Triumphing like Tiger Woods: five of racing's most amazing comebacks
You've got to believe. Fairytales do come true. Just ask Tiger Woods.
You don't need to be able to tell a driver from a sand wedge to understand the hoopla after his amazing comeback win in the Masters.
Nothing does redemption better than sport and racing has plenty of unlikely tales of heroes returning from adversity to triumph against the odds.
HENRY CECIL
Cecil dominated Flat racing like Tiger Woods in his pomp through the 1970s, 80s and 90s, winning Classics and trainers’ championships for fun and earning a huge following with the self-effacing nonchalance with which he did it.
That made it all the sadder as owners left or died, personal and business problems intervened and he trained just 12 winners in the whole of 2005.
And it made the joy all the more joyous as Cecil bounced back to win the Oaks with Light Shift in 2007 and defied serious illness to mastermind the unbeaten career of Frankel.
BOB CHAMPION/ALDANITI
Here's a tale so dramatic they made it into a film, with a theme tune that still makes the hairs stand up on the back of your neck when it’s played three decades later.
Not only was Aldaniti a talented-but-fragile chaser who had to battle back from career-threatening leg injury, but his jockey Champion also had to fight for his life when diagnosed with cancer.

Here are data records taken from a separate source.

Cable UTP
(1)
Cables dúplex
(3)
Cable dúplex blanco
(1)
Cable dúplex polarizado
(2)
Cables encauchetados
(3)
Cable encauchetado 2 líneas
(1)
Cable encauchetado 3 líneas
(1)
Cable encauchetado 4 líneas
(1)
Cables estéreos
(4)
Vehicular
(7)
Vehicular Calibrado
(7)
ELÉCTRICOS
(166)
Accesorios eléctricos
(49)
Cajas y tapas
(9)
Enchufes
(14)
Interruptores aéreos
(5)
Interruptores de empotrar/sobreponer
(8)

The pair came together in 1981 for a hugely emotional triumph in the Grand National that even Hollywood thought was too good to miss.
LESTER PIGGOTT
Nine Derby wins and 11 championships are just the bald statistics of a riding career so extraordinary that he’s still arguably Britain’s most famous jockey, a quarter of a century after he last rode in a race.
He hit rock bottom after retiring and switching to training, jailed for tax fraud and stripped of his OBE. However, that only made his stunning comeback all the more remarkable when he made a shock return to race-riding at the age of 54 in 1990, winning the Breeders' Cup Mile on Royal Academy for his old boss Vincent O'Brien within ten days of his resumption.
KIEREN FALLON
Fallon's career seemed to be a story of continual comebacks – a Tiger-style triumph over adversity virtually every year.

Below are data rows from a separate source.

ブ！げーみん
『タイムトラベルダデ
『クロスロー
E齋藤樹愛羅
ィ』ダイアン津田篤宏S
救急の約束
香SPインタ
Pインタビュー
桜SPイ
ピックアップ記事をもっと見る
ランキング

Whether it was losing his job with Henry Cecil, suffering serious injury in a fall at Royal Ascot or facing – and defeating – race-fixing charges, he bounced back to ride top winners each time.
And even after an 18-month drug ban in 2008 caused many to write him off, Fallon returned nearly as good as ever and finished third in the jockeys' championship in 2011.
RHYME 'N' REASON
Two comebacks for the price of one, by the chaser who gave Britain its first win in the Irish Grand National for 57 years in 1985.
He then endured two seasons in the wilderness, only to return better than ever in 1987-88, winning five times.
Yet what made his tale extraordinary was his remarkable recovery from disaster in the 1988 Grand National, when a mistake at Becher's Brook led to him slithering along the turf and had Brendan Powell clinging on desperately. But somehow he gradually worked his way back into contention and hit the front in the last 100 yards for a miraculous win.